TASK DIRECTIONS -> Leave out the pictures. Return every record otherwise untouched.

────────────────

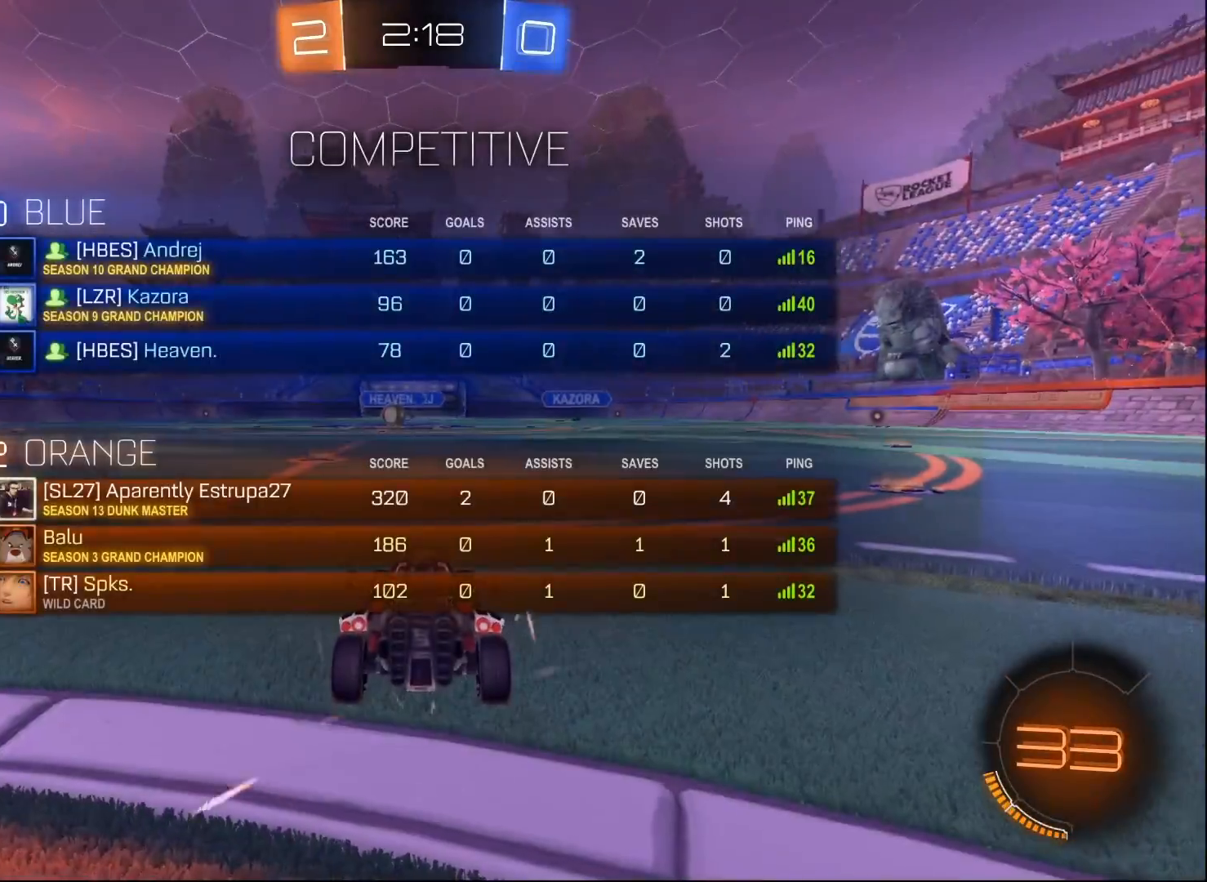
{"buttons": [], "left_stick": "center", "right_stick": "left", "events": [[83, "Y", "up"], [350, "right_stick", "left"]]}
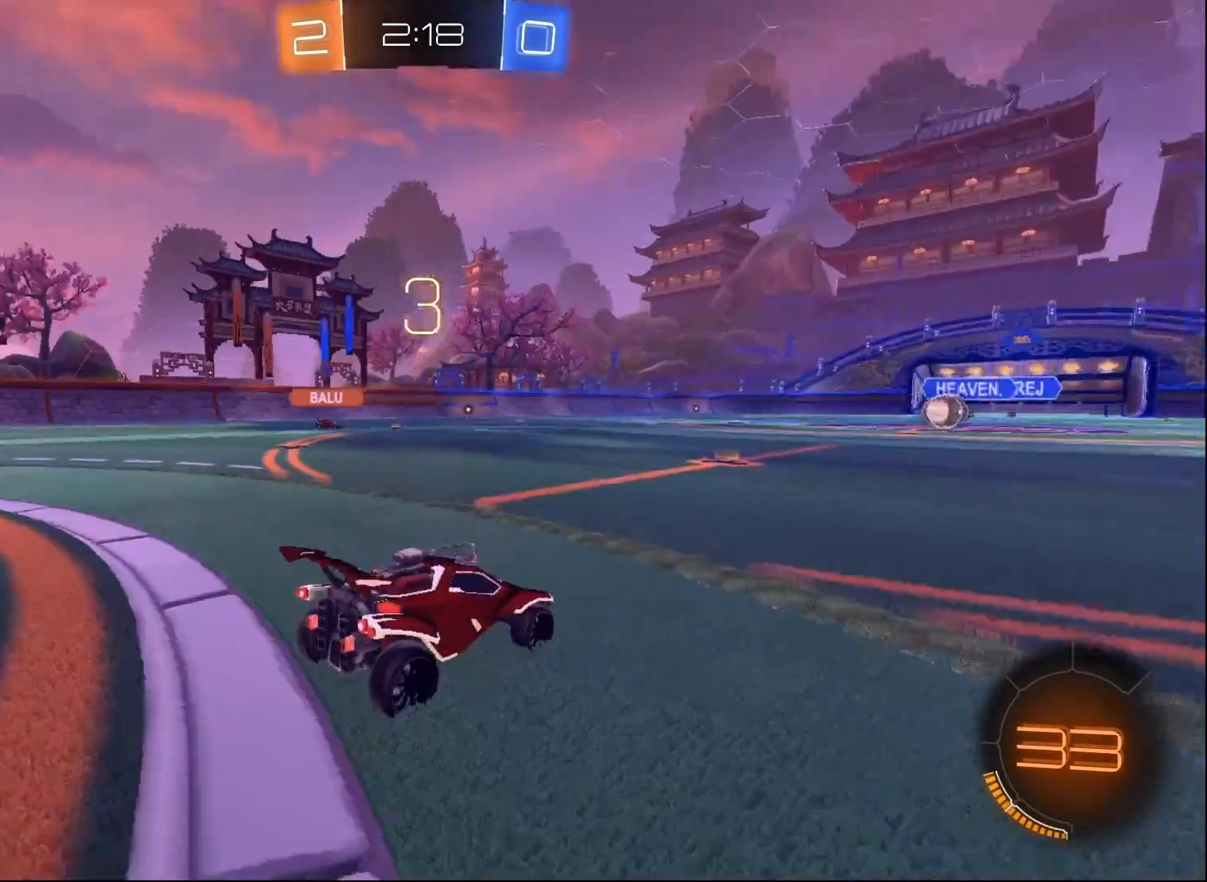
{"buttons": [], "left_stick": "center", "right_stick": "left", "events": []}
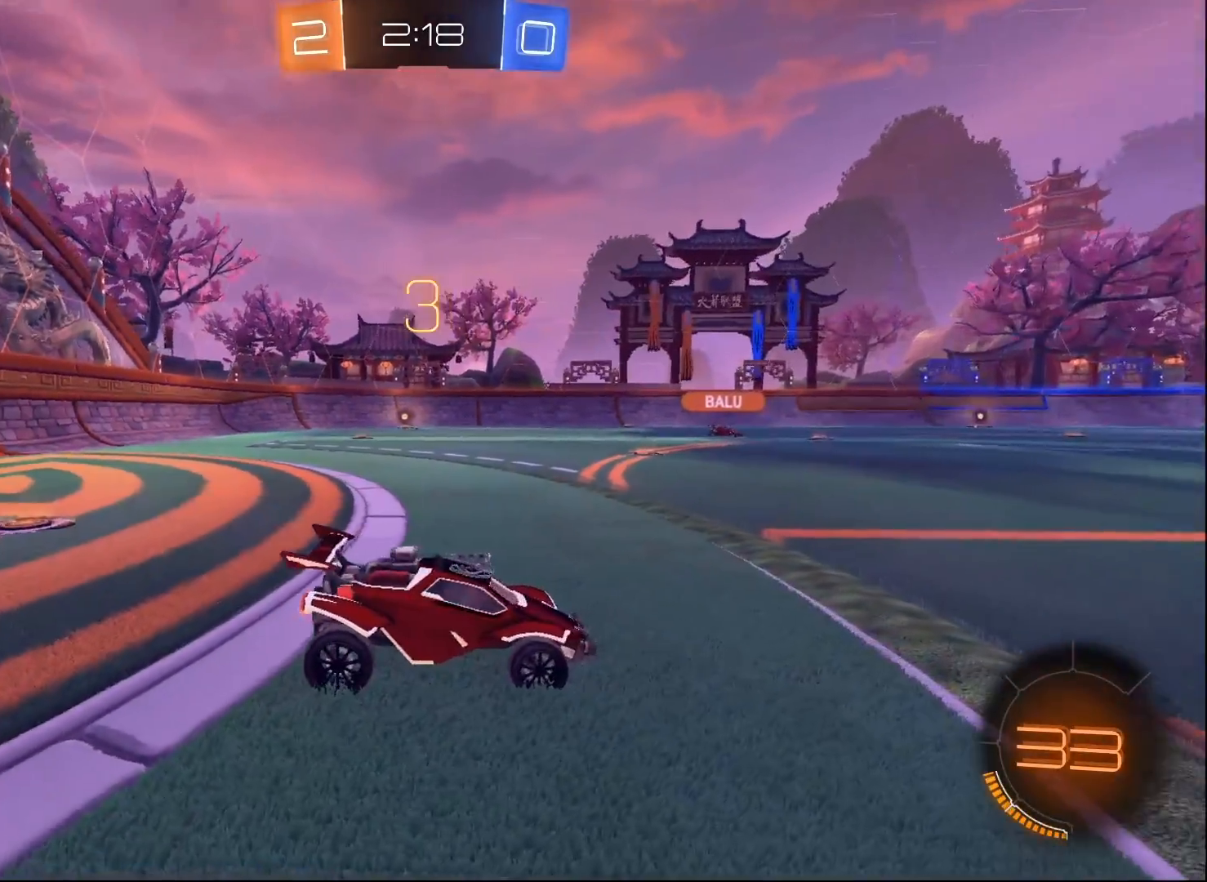
{"buttons": ["B", "R2"], "left_stick": "center", "right_stick": "center", "events": [[83, "right_stick", "center"], [183, "R2", "down"], [450, "B", "down"]]}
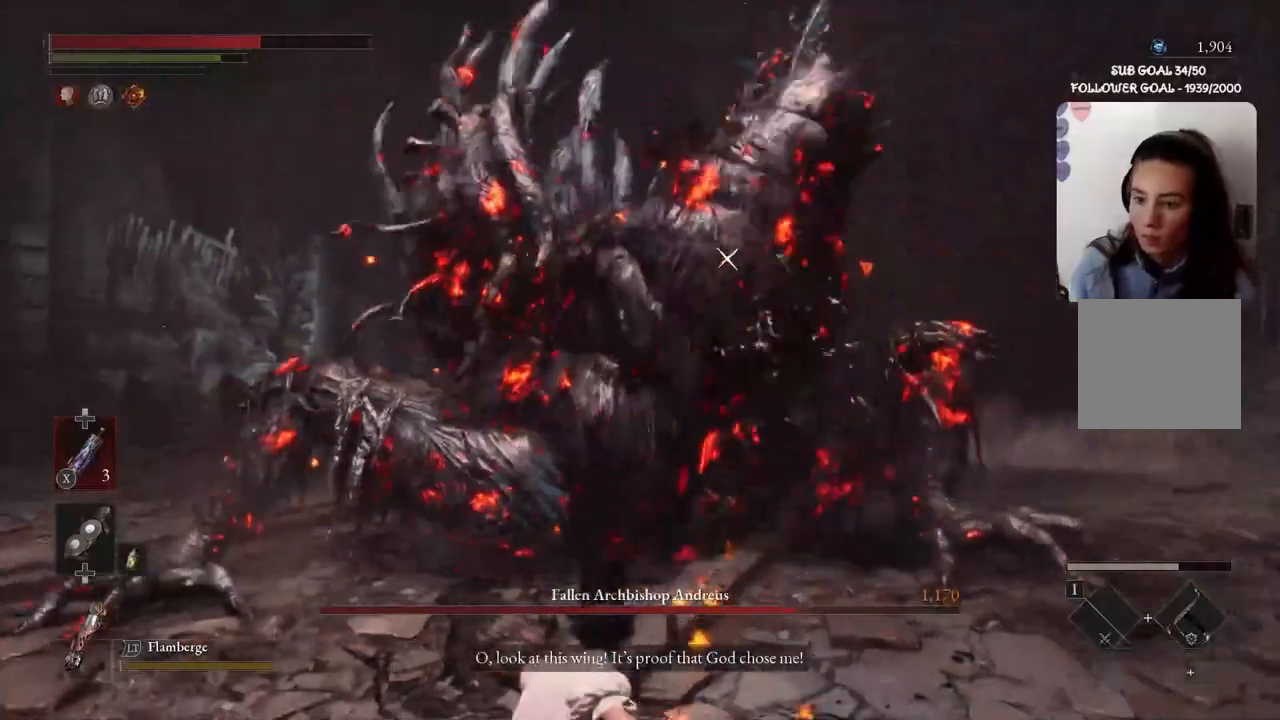
Gameplay with a controller (Xbox layout); each line is a JSON object with the inputs held at the frame after it. "events" lists button and stick changes between this image and that frame as [ms after this image, input, new state], when the widget could be followed in between.
{"buttons": [], "left_stick": "center", "right_stick": "center", "events": [[100, "B", "up"], [400, "left_stick", "center"]]}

────────────────

OUTPUT FOR THIS TASK ->
{"buttons": [], "left_stick": "center", "right_stick": "left", "events": [[83, "Y", "up"], [350, "right_stick", "left"]]}
{"buttons": [], "left_stick": "center", "right_stick": "left", "events": []}
{"buttons": ["B", "R2"], "left_stick": "center", "right_stick": "center", "events": [[83, "right_stick", "center"], [183, "R2", "down"], [450, "B", "down"]]}
Gameplay with a controller (Xbox layout); each line is a JSON object with the inputs held at the frame after it. "events" lists button and stick changes between this image and that frame as [ms after this image, input, new state], when the widget could be followed in between.
{"buttons": [], "left_stick": "center", "right_stick": "center", "events": [[100, "B", "up"], [400, "left_stick", "center"]]}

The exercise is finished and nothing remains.